Identification and Engineering of n-Butanol Biosensors By Transcriptome Analysis in Yeast | AIChE

Identification and Engineering of n-Butanol Biosensors By Transcriptome Analysis in Yeast

Authors 

Shi, S. - Presenter, Agency for Science, Technology and Research
Ang, E. L., Agency for Science, Technology and Research
Tan, M. H., Nanyang Technological University
Zhao, H., University of Illinois-Urbana

Increasing concerns about depleting crude reserves have renewed interests in the biological production of n-butanol, due to its desirable fuel properties and its role as a platform chemical.

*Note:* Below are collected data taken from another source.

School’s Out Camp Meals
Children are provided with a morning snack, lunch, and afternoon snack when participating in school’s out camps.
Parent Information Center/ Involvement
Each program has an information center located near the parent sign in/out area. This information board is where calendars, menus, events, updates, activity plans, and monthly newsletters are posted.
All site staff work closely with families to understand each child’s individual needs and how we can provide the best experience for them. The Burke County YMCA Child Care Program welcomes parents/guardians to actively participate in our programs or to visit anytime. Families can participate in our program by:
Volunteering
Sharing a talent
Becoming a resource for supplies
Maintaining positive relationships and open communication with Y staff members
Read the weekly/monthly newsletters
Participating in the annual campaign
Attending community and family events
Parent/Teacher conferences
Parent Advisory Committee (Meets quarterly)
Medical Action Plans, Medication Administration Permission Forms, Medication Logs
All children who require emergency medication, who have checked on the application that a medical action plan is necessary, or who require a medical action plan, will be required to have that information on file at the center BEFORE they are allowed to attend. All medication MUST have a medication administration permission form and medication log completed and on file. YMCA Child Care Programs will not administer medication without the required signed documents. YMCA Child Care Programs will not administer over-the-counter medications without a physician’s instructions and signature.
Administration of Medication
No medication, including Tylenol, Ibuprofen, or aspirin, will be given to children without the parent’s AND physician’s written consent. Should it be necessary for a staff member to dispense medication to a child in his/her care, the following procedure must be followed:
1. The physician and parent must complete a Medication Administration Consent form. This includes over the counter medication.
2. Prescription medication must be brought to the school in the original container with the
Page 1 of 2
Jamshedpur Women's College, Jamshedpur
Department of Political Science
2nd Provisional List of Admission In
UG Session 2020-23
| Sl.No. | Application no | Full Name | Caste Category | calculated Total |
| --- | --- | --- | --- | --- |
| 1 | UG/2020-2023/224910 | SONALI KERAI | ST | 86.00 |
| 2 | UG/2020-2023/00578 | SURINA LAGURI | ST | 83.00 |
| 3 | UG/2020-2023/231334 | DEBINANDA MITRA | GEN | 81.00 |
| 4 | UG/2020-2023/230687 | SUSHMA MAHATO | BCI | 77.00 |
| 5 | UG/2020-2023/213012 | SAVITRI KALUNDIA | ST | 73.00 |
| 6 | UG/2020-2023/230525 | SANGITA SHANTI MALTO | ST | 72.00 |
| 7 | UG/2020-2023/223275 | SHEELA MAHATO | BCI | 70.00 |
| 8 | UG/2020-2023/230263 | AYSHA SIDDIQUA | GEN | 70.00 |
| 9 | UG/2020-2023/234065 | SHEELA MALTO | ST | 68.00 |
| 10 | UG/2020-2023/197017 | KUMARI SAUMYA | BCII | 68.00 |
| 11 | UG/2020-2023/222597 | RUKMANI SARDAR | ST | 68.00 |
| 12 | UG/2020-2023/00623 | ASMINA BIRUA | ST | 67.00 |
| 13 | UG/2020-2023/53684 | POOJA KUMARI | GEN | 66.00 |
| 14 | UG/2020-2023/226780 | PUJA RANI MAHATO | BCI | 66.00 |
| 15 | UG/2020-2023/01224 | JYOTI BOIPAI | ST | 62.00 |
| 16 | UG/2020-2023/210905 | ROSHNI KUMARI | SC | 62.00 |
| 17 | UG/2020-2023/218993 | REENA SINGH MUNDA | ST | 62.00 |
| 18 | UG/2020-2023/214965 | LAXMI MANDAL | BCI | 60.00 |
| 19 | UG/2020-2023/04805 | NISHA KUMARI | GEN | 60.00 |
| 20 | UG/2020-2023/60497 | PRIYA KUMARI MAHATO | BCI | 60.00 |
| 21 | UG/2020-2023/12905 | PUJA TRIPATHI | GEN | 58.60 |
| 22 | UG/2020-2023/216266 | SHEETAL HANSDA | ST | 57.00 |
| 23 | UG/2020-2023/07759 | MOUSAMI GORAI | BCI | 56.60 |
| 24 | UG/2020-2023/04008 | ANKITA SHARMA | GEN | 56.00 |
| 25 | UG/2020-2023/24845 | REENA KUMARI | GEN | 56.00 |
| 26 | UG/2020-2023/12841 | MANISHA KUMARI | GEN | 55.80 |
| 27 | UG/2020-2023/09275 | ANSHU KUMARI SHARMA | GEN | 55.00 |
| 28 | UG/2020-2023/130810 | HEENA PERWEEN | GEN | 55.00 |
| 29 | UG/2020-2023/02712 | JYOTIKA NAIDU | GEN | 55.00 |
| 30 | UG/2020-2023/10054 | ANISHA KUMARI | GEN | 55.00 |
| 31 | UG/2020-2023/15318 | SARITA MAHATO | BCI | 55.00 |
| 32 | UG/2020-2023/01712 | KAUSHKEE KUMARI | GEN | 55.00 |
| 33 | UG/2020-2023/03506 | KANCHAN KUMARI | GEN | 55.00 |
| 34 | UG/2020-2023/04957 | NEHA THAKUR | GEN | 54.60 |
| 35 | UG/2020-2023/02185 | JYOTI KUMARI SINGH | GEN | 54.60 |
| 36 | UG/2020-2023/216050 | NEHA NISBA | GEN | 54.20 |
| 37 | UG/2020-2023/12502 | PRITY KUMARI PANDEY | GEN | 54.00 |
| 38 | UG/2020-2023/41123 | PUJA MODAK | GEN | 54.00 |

There are advantages to utilize Saccharomyces cerevisiae as an n-butanol producer, due to its high n-butanol tolerance, phage resistance, well-established genetic tools and compatibility to current industrial infrastructures. However, current production level of n-butanol in S. cerevisiae is far less promising.

In vivo metabolite biosensors would significantly accelerate the construction and optimization of yeast producer via dynamic control of cell metabolism and serve as important high-throughput screening tools for the selection of the individuals carrying the desired phenotype. Thus, we propose to develop a systematic approach for the identification and engineering of biosensors to detect and regulate n-butanol in S. cerevisiae using transcriptomics analysis. The genome-wide gene expression profiling of S. cerevisiae exposed to n-butanol, n-propanol, and ethanol allowed us to identify novel genes responsive to the treatment of a specific alcohol. The gene hit list from each alcohol was cross-referenced with each other to identify genes that were only differentially expressed for n-butanol. We identified 435 genes that were differentially expressed only under the treatment of n-butanol rather than ethanol and n-propanol. Many genes were hypothetical, associated with ncRNA processing, DNA replication, response to DNA damage, steroid metabolism, and tRNA modification. Forty-eight promoters were selected and can be divided into two groups. One group of 24 promoters were selected because their genes had showed highest differential expression and stringent P value; the other group of 24 promoters were selected because they had showed conserved sequences in their promoter areas. For each group, promoters were selected within the region from 1 to 1000 bp upstream of translation start, and fused with the gene of mCherry fluorescent protein. The resultant reporter cassettes were introduced into S. cerevisiae to evaluate promoter strength and specificity for n-butanol pressure. Three promoters were shown to significantly drive the expression of mCherry upon exposure to n-butanol in a dose-dependent manner, with n-butanol concentration ranging from 0 to 1% (v/v). All these three promoters were from the group contained conserved sequences, highlighting the importance of data mining and processing. Upon further testing by truncating promoter areas, we have found sequences that contributed to the n-butanol response, indicating the possibility of re-design and re-construction of more efficient n-butanol sensors.

Our work demonstrates a general method for the discovery of endogenous promoters as biosensors to monitor alcohols, particularly n-butanol. This method should be generally applicable and highly useful for the development of biosensors in both high-throughput screening of large diversified libraries and implementation of synthetic circuits for dynamic control of cell metabolism.